— INSTRUCTION 1 —
In the entries that follow the post, reproduce word for word every line from the one containing "to derive formula" to the one containing "- how to select", both included.

— TEXT —
*** Block opens ***

Meeting Hanson, my idols — and how I lived to blog about it

You know, I fancy myself a sophisticated woman. I talk easily with most people and feel reasonably comfortable networking. I have a full-time job, write religiously and am devoted to my family and friends. Though I might not be the snappiest dresser around, I carry myself with an air of confidence.

In short, I think I’m a good person. And a grown-up. And a decidedly logical woman.

Until Taylor Hanson shows up.

Hanson is a real-life fountain of youth, my friends. One moment I’m 25 and chattering with my sister and boyfriend, and the next I’m 12 and wallpapering my bedroom with posters while listening to “Middle Of Nowhere” on repeat. It doesn’t matter how many concerts I’ve attended in the past (seven, I believe); heat overtakes my body the moment my favorite band appears.

*** Block closes ***

[Records from a collection]

*** Block opens ***

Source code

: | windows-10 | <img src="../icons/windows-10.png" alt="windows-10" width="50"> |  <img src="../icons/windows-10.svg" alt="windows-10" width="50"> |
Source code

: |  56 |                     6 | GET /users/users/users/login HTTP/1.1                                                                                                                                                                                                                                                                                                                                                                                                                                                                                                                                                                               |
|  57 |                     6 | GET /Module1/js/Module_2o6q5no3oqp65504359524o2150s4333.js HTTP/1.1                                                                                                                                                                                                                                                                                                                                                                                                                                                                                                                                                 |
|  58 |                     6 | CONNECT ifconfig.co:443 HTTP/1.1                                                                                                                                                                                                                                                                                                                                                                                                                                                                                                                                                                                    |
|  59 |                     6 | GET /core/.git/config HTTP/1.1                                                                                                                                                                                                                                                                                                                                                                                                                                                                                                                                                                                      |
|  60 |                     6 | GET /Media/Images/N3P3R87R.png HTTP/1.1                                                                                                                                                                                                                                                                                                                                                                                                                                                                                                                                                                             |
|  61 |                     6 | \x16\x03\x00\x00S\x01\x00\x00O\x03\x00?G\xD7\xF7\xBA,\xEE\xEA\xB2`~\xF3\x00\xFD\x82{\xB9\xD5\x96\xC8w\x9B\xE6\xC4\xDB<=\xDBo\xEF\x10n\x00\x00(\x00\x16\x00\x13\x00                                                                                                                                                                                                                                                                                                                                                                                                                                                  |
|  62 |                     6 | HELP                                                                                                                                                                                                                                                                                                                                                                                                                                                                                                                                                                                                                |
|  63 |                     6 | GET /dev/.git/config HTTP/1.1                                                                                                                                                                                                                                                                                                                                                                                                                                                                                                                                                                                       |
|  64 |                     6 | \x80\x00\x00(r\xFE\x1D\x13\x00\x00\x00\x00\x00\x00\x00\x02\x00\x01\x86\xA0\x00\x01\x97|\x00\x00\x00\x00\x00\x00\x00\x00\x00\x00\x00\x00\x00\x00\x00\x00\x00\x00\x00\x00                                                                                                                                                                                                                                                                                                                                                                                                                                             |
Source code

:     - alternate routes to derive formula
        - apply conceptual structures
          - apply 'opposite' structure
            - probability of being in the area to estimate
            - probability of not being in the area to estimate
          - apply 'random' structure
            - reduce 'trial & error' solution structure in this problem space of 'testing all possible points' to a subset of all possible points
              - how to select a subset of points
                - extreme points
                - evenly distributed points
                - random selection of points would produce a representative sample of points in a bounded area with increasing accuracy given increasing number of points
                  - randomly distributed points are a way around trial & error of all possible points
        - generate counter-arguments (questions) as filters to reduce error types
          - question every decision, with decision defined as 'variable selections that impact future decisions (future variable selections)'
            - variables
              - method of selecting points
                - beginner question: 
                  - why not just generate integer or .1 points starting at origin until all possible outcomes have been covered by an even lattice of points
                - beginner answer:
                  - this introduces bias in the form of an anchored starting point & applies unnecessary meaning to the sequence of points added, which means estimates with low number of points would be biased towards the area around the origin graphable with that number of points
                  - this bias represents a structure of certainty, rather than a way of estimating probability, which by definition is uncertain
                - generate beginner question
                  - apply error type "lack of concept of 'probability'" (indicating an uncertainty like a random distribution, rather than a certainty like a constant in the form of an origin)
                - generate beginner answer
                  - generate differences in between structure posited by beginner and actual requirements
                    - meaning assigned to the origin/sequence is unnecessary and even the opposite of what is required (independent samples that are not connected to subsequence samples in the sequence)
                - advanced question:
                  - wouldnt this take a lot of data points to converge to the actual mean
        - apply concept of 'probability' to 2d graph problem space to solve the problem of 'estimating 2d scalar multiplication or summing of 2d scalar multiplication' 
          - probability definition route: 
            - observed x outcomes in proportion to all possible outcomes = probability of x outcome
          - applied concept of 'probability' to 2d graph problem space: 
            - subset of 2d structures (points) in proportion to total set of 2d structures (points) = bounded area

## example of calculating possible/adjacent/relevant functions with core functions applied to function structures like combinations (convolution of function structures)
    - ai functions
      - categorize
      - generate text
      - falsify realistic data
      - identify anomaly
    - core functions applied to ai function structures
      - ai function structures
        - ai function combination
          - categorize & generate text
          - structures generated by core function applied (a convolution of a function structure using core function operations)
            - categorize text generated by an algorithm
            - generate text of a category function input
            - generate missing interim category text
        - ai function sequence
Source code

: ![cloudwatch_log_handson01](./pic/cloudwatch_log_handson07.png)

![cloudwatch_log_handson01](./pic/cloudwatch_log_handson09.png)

*** Block closes ***

— INSTRUCTION 2 —
Transcribe the passage of the post about meeting Hanson from "Meeting Hanson, my" to "Hanson shows up.".

— EXERCISE ANSWER 1 —
:     - alternate routes to derive formula
        - apply conceptual structures
          - apply 'opposite' structure
            - probability of being in the area to estimate
            - probability of not being in the area to estimate
          - apply 'random' structure
            - reduce 'trial & error' solution structure in this problem space of 'testing all possible points' to a subset of all possible points
              - how to select a subset of points

— EXERCISE ANSWER 2 —
Meeting Hanson, my idols — and how I lived to blog about it

You know, I fancy myself a sophisticated woman. I talk easily with most people and feel reasonably comfortable networking. I have a full-time job, write religiously and am devoted to my family and friends. Though I might not be the snappiest dresser around, I carry myself with an air of confidence.

In short, I think I’m a good person. And a grown-up. And a decidedly logical woman.

Until Taylor Hanson shows up.